Process change is hard. IT is busy implementing and maintaining systems and applications, leaving little time to optimize. Ideas for changes go onto wish lists or await a “future” initiative. Too often companies deploy technology with little or no plan for process change, forcing operations to “make it work” as best they can.
Because process-intensive labor constitutes the vast majority of contact costs (67-76% according to our models), we can agree that process optimization is a good thing. But why does it deserve heightened attention now? With new tools available, process redesign can be less demanding on resources than in the past. You can target the low hanging fruit and get some early wins without completely dismantling your current environment.
Our approach to technology-enabled process optimization starts with a hard look at what’s already in place. There’s a good chance that it’s underutilized. In a Contact Center Pipeline article entitled Process Optimization Comes to Fruition, Lori Bocklund and I share a number of examples from our work with clients. We also took note of the rise in cloud-based services that facilitate rapid application implementation and integration in the face of persistent time constraints in IT.
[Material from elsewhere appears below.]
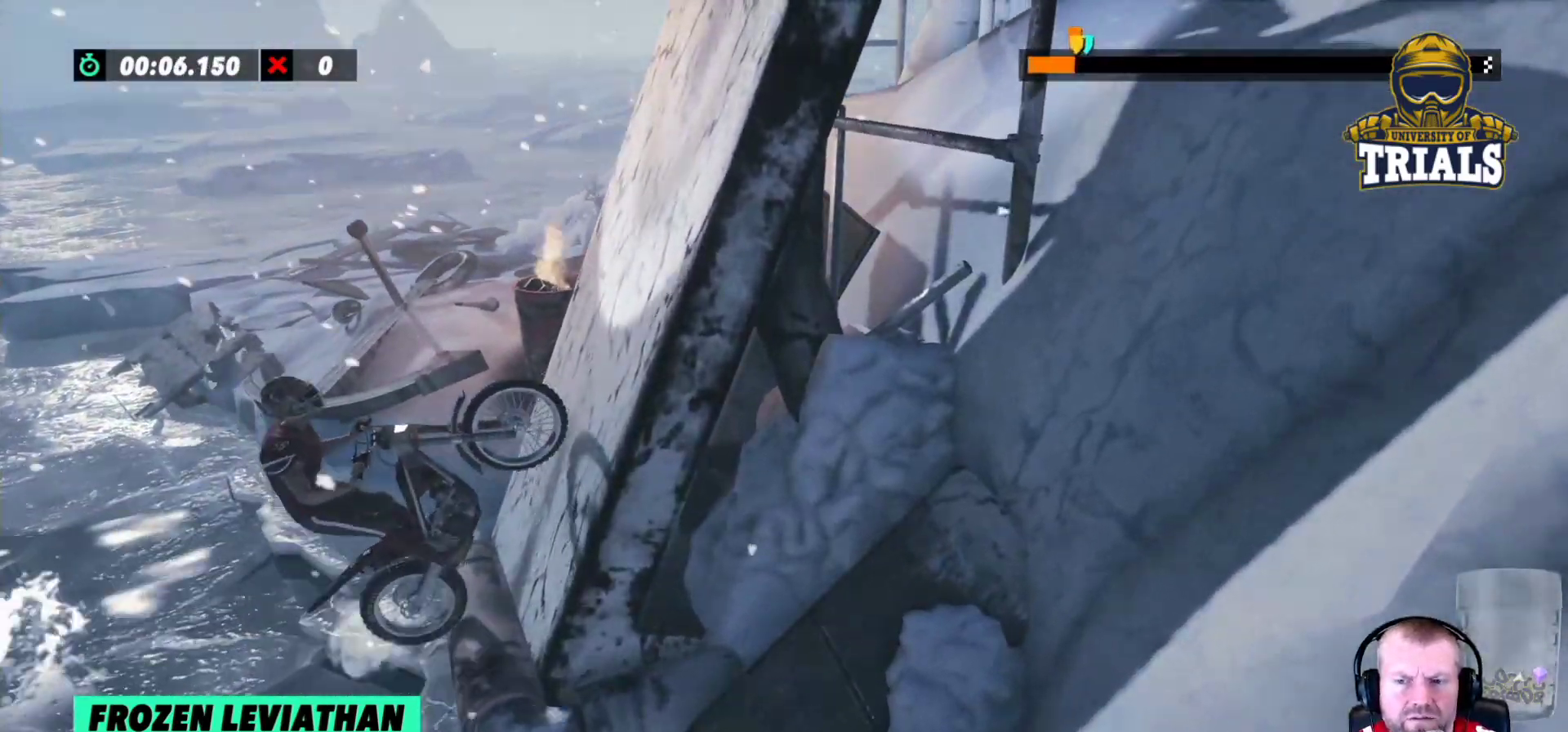
{"buttons": ["R2"], "left_stick": "right", "events": [[150, "R2", "up"], [250, "R2", "down"]]}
Your next step is to envision your future. Defining your end-state is crucial to your process optimization initiative, and the knowledge of what technology can do for you fuels that vision. You have to assess your organization’s readiness for process change and the amount of change you can bear. Then create a vision of the technology that will enable your path to the end state. The vision can include new things or using what you have in better ways.
Process optimization is really all about defining where you are today, where you need to be, and what will it take to get there. That last step leads to the plan, including what technology changes you will execute. But successful process change efforts focus on creating business value and measurable results – not just implementing new technology or checking items off a project plan.
Even though the time is right, process change is challenging. You should approach the initiative with an eye to best practices starting with a clear definition of the scope of the project. Involve a cross-functional team that can ensure an enterprise view, understand the full magnitude of the change that you are planning, assess the organization’s ability to handle the change, and focus the effort by aligning the initiative with your business goals and drivers.